> Saved data entries
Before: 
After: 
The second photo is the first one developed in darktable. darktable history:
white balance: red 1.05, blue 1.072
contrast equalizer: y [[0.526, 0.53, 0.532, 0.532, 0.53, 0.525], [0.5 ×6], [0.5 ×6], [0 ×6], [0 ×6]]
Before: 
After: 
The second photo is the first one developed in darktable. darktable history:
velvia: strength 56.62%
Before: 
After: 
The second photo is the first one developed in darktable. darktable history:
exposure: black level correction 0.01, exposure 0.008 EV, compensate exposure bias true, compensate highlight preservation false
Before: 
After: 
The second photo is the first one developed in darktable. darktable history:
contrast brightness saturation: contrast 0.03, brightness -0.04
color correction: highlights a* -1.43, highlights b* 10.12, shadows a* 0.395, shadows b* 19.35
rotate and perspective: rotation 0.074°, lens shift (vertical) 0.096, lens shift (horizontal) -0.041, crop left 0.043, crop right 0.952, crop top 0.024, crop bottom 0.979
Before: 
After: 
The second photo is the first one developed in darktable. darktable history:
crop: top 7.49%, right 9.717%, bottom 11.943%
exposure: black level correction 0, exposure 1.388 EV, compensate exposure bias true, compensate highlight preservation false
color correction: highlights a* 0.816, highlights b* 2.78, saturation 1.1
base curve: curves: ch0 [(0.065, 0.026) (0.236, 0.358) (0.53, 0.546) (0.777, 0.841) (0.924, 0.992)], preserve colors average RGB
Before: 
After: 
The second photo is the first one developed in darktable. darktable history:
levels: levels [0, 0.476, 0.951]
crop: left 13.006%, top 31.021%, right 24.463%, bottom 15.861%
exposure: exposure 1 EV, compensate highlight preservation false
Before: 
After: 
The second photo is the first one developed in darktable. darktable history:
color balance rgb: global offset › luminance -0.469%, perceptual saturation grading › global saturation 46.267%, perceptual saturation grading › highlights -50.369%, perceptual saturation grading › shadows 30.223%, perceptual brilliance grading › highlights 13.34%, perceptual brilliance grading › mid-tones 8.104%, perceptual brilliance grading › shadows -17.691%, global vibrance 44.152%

> Given task
Reproduce the listing word for word, starting at its first line and ending at the line that contains "exposure: black level correction 0.01, exposure", with that line included.

> Worked solution
Before: 
After: 
The second photo is the first one developed in darktable. darktable history:
white balance: red 1.05, blue 1.072
contrast equalizer: y [[0.526, 0.53, 0.532, 0.532, 0.53, 0.525], [0.5 ×6], [0.5 ×6], [0 ×6], [0 ×6]]
Before: 
After: 
The second photo is the first one developed in darktable. darktable history:
velvia: strength 56.62%
Before: 
After: 
The second photo is the first one developed in darktable. darktable history:
exposure: black level correction 0.01, exposure 0.008 EV, compensate exposure bias true, compensate highlight preservation false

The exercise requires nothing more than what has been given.